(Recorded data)

"""

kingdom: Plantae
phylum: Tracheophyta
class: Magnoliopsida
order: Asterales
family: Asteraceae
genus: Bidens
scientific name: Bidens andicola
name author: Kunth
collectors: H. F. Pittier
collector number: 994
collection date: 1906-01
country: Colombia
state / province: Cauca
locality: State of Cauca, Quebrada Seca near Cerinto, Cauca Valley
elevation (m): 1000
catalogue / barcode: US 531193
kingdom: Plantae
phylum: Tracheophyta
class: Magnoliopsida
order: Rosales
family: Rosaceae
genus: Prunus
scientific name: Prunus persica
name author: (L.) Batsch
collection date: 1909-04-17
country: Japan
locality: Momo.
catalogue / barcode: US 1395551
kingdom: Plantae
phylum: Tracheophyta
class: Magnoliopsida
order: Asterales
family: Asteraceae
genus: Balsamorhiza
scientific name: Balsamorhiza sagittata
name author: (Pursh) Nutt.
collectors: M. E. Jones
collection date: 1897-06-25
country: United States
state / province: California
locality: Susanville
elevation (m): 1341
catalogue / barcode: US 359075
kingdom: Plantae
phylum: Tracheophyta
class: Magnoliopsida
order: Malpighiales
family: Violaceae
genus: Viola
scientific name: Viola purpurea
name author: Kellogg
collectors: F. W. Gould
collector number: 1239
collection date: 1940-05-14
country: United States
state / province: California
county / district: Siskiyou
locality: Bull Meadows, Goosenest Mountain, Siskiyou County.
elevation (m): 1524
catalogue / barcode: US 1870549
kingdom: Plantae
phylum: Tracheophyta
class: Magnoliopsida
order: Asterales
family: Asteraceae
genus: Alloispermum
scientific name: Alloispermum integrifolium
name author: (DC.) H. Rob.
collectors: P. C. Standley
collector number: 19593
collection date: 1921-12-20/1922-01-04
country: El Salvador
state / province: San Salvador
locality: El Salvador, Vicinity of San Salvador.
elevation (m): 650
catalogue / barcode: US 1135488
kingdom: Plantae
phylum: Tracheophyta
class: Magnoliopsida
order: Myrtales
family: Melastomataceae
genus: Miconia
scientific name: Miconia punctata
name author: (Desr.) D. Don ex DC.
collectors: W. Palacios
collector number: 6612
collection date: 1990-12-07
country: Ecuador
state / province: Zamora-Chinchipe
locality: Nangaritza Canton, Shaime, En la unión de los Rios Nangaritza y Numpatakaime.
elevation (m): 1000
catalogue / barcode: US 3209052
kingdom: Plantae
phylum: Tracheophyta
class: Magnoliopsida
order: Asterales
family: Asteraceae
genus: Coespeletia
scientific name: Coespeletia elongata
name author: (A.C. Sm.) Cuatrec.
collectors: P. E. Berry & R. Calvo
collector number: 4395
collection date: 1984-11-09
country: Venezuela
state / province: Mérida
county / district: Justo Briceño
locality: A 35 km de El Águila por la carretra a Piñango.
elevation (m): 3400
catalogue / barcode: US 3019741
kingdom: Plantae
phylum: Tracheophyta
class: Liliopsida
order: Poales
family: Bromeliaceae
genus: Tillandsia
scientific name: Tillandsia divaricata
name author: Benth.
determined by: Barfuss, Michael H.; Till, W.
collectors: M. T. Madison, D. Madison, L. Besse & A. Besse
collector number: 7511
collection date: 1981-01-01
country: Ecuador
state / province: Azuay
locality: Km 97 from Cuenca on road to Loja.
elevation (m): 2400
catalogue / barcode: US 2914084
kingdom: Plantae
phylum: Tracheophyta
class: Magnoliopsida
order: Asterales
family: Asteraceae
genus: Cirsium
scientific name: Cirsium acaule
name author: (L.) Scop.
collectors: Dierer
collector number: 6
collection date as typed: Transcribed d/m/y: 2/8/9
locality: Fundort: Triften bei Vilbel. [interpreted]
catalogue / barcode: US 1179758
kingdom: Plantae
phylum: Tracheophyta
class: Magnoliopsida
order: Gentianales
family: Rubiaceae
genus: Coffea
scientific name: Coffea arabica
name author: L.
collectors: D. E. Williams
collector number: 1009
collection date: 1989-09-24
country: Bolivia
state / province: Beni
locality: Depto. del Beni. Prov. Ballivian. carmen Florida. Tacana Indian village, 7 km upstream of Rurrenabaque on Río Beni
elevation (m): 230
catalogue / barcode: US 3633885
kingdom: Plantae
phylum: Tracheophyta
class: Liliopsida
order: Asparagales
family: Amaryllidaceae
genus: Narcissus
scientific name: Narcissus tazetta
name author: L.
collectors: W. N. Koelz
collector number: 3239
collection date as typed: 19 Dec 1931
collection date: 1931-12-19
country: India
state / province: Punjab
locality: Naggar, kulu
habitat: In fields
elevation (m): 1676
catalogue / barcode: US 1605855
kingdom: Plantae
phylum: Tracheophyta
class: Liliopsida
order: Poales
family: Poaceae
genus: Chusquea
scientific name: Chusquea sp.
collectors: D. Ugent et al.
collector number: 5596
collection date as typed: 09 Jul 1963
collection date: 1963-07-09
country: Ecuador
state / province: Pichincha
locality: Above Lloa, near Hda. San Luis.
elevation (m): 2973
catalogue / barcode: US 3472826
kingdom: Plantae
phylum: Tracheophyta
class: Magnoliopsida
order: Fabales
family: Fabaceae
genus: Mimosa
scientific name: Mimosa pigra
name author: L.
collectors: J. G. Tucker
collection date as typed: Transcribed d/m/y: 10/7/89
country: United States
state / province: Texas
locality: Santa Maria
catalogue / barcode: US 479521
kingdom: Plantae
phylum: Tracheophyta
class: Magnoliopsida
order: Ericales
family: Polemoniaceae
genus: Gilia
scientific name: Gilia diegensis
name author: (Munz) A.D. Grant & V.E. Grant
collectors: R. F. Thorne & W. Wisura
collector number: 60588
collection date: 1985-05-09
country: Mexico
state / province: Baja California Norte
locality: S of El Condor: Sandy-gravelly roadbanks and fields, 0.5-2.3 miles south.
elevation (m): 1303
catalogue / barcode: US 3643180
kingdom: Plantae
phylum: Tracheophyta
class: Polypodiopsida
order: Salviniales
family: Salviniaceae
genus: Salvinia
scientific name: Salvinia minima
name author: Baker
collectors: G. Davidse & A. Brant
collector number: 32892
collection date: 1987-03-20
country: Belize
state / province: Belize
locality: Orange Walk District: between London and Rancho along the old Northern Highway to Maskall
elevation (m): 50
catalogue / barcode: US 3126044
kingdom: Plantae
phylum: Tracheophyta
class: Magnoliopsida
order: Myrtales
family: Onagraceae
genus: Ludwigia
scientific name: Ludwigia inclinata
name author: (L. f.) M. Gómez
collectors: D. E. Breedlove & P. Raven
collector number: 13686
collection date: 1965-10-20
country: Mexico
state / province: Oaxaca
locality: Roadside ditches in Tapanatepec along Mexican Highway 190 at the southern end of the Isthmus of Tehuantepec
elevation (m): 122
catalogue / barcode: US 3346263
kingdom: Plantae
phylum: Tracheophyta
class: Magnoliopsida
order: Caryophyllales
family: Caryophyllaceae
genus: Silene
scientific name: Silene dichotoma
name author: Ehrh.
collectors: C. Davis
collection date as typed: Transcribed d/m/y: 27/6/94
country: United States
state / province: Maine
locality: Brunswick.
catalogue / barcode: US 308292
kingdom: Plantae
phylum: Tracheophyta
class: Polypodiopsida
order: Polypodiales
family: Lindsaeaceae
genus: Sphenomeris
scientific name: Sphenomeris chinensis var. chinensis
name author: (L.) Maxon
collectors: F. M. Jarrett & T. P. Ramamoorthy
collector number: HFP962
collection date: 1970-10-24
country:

"""

:: Set exercise ::
Copy out every line of the listing above without changing anything.

:: Exercise response ::
kingdom: Plantae
phylum: Tracheophyta
class: Magnoliopsida
order: Asterales
family: Asteraceae
genus: Bidens
scientific name: Bidens andicola
name author: Kunth
collectors: H. F. Pittier
collector number: 994
collection date: 1906-01
country: Colombia
state / province: Cauca
locality: State of Cauca, Quebrada Seca near Cerinto, Cauca Valley
elevation (m): 1000
catalogue / barcode: US 531193
kingdom: Plantae
phylum: Tracheophyta
class: Magnoliopsida
order: Rosales
family: Rosaceae
genus: Prunus
scientific name: Prunus persica
name author: (L.) Batsch
collection date: 1909-04-17
country: Japan
locality: Momo.
catalogue / barcode: US 1395551
kingdom: Plantae
phylum: Tracheophyta
class: Magnoliopsida
order: Asterales
family: Asteraceae
genus: Balsamorhiza
scientific name: Balsamorhiza sagittata
name author: (Pursh) Nutt.
collectors: M. E. Jones
collection date: 1897-06-25
country: United States
state / province: California
locality: Susanville
elevation (m): 1341
catalogue / barcode: US 359075
kingdom: Plantae
phylum: Tracheophyta
class: Magnoliopsida
order: Malpighiales
family: Violaceae
genus: Viola
scientific name: Viola purpurea
name author: Kellogg
collectors: F. W. Gould
collector number: 1239
collection date: 1940-05-14
country: United States
state / province: California
county / district: Siskiyou
locality: Bull Meadows, Goosenest Mountain, Siskiyou County.
elevation (m): 1524
catalogue / barcode: US 1870549
kingdom: Plantae
phylum: Tracheophyta
class: Magnoliopsida
order: Asterales
family: Asteraceae
genus: Alloispermum
scientific name: Alloispermum integrifolium
name author: (DC.) H. Rob.
collectors: P. C. Standley
collector number: 19593
collection date: 1921-12-20/1922-01-04
country: El Salvador
state / province: San Salvador
locality: El Salvador, Vicinity of San Salvador.
elevation (m): 650
catalogue / barcode: US 1135488
kingdom: Plantae
phylum: Tracheophyta
class: Magnoliopsida
order: Myrtales
family: Melastomataceae
genus: Miconia
scientific name: Miconia punctata
name author: (Desr.) D. Don ex DC.
collectors: W. Palacios
collector number: 6612
collection date: 1990-12-07
country: Ecuador
state / province: Zamora-Chinchipe
locality: Nangaritza Canton, Shaime, En la unión de los Rios Nangaritza y Numpatakaime.
elevation (m): 1000
catalogue / barcode: US 3209052
kingdom: Plantae
phylum: Tracheophyta
class: Magnoliopsida
order: Asterales
family: Asteraceae
genus: Coespeletia
scientific name: Coespeletia elongata
name author: (A.C. Sm.) Cuatrec.
collectors: P. E. Berry & R. Calvo
collector number: 4395
collection date: 1984-11-09
country: Venezuela
state / province: Mérida
county / district: Justo Briceño
locality: A 35 km de El Águila por la carretra a Piñango.
elevation (m): 3400
catalogue / barcode: US 3019741
kingdom: Plantae
phylum: Tracheophyta
class: Liliopsida
order: Poales
family: Bromeliaceae
genus: Tillandsia
scientific name: Tillandsia divaricata
name author: Benth.
determined by: Barfuss, Michael H.; Till, W.
collectors: M. T. Madison, D. Madison, L. Besse & A. Besse
collector number: 7511
collection date: 1981-01-01
country: Ecuador
state / province: Azuay
locality: Km 97 from Cuenca on road to Loja.
elevation (m): 2400
catalogue / barcode: US 2914084
kingdom: Plantae
phylum: Tracheophyta
class: Magnoliopsida
order: Asterales
family: Asteraceae
genus: Cirsium
scientific name: Cirsium acaule
name author: (L.) Scop.
collectors: Dierer
collector number: 6
collection date as typed: Transcribed d/m/y: 2/8/9
locality: Fundort: Triften bei Vilbel. [interpreted]
catalogue / barcode: US 1179758
kingdom: Plantae
phylum: Tracheophyta
class: Magnoliopsida
order: Gentianales
family: Rubiaceae
genus: Coffea
scientific name: Coffea arabica
name author: L.
collectors: D. E. Williams
collector number: 1009
collection date: 1989-09-24
country: Bolivia
state / province: Beni
locality: Depto. del Beni. Prov. Ballivian. carmen Florida. Tacana Indian village, 7 km upstream of Rurrenabaque on Río Beni
elevation (m): 230
catalogue / barcode: US 3633885
kingdom: Plantae
phylum: Tracheophyta
class: Liliopsida
order: Asparagales
family: Amaryllidaceae
genus: Narcissus
scientific name: Narcissus tazetta
name author: L.
collectors: W. N. Koelz
collector number: 3239
collection date as typed: 19 Dec 1931
collection date: 1931-12-19
country: India
state / province: Punjab
locality: Naggar, kulu
habitat: In fields
elevation (m): 1676
catalogue / barcode: US 1605855
kingdom: Plantae
phylum: Tracheophyta
class: Liliopsida
order: Poales
family: Poaceae
genus: Chusquea
scientific name: Chusquea sp.
collectors: D. Ugent et al.
collector number: 5596
collection date as typed: 09 Jul 1963
collection date: 1963-07-09
country: Ecuador
state / province: Pichincha
locality: Above Lloa, near Hda. San Luis.
elevation (m): 2973
catalogue / barcode: US 3472826
kingdom: Plantae
phylum: Tracheophyta
class: Magnoliopsida
order: Fabales
family: Fabaceae
genus: Mimosa
scientific name: Mimosa pigra
name author: L.
collectors: J. G. Tucker
collection date as typed: Transcribed d/m/y: 10/7/89
country: United States
state / province: Texas
locality: Santa Maria
catalogue / barcode: US 479521
kingdom: Plantae
phylum: Tracheophyta
class: Magnoliopsida
order: Ericales
family: Polemoniaceae
genus: Gilia
scientific name: Gilia diegensis
name author: (Munz) A.D. Grant & V.E. Grant
collectors: R. F. Thorne & W. Wisura
collector number: 60588
collection date: 1985-05-09
country: Mexico
state / province: Baja California Norte
locality: S of El Condor: Sandy-gravelly roadbanks and fields, 0.5-2.3 miles south.
elevation (m): 1303
catalogue / barcode: US 3643180
kingdom: Plantae
phylum: Tracheophyta
class: Polypodiopsida
order: Salviniales
family: Salviniaceae
genus: Salvinia
scientific name: Salvinia minima
name author: Baker
collectors: G. Davidse & A. Brant
collector number: 32892
collection date: 1987-03-20
country: Belize
state / province: Belize
locality: Orange Walk District: between London and Rancho along the old Northern Highway to Maskall
elevation (m): 50
catalogue / barcode: US 3126044
kingdom: Plantae
phylum: Tracheophyta
class: Magnoliopsida
order: Myrtales
family: Onagraceae
genus: Ludwigia
scientific name: Ludwigia inclinata
name author: (L. f.) M. Gómez
collectors: D. E. Breedlove & P. Raven
collector number: 13686
collection date: 1965-10-20
country: Mexico
state / province: Oaxaca
locality: Roadside ditches in Tapanatepec along Mexican Highway 190 at the southern end of the Isthmus of Tehuantepec
elevation (m): 122
catalogue / barcode: US 3346263
kingdom: Plantae
phylum: Tracheophyta
class: Magnoliopsida
order: Caryophyllales
family: Caryophyllaceae
genus: Silene
scientific name: Silene dichotoma
name author: Ehrh.
collectors: C. Davis
collection date as typed: Transcribed d/m/y: 27/6/94
country: United States
state / province: Maine
locality: Brunswick.
catalogue / barcode: US 308292
kingdom: Plantae
phylum: Tracheophyta
class: Polypodiopsida
order: Polypodiales
family: Lindsaeaceae
genus: Sphenomeris
scientific name: Sphenomeris chinensis var. chinensis
name author: (L.) Maxon
collectors: F. M. Jarrett & T. P. Ramamoorthy
collector number: HFP962
collection date: 1970-10-24
country:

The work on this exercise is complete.